Find how many lines in this data contain the string "wire". Respond with only that number.

□ □ □

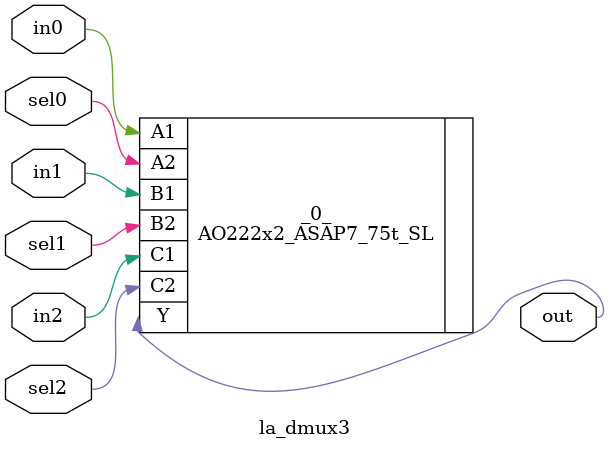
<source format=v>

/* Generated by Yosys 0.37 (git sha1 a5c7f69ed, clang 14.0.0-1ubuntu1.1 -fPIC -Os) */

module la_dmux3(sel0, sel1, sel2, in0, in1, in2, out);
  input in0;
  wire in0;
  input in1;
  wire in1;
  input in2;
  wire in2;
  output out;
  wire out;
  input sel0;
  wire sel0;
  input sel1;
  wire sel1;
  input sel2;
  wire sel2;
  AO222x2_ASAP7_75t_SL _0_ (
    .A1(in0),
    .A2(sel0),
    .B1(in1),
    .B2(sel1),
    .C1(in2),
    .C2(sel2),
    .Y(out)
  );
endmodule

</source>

□ □ □

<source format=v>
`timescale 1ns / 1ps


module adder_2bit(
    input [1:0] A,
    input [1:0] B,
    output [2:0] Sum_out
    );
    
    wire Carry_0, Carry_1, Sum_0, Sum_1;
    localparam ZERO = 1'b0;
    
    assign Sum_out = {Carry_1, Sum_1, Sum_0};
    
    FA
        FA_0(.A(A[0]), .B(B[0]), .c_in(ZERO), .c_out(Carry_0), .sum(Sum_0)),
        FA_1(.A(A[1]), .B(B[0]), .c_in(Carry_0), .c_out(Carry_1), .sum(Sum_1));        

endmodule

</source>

□ □ □

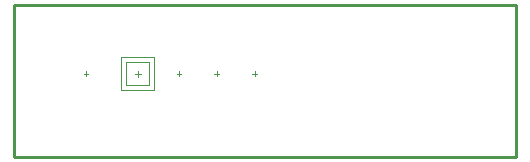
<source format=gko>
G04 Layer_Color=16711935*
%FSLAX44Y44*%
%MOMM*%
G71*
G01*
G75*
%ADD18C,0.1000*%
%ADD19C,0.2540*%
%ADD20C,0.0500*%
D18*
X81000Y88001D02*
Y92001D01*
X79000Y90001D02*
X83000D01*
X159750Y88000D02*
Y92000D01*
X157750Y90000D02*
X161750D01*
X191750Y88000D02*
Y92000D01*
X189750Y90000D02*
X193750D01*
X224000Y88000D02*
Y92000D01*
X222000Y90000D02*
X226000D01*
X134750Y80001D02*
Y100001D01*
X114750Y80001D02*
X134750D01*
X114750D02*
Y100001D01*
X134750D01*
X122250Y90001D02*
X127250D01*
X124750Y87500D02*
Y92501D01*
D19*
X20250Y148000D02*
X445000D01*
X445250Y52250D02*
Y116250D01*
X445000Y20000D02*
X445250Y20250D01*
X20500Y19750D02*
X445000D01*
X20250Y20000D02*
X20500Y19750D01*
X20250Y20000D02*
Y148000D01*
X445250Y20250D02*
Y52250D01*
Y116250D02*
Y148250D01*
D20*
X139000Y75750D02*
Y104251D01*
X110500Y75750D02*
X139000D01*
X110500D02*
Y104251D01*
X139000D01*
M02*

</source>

□ □ □

Answer section -
8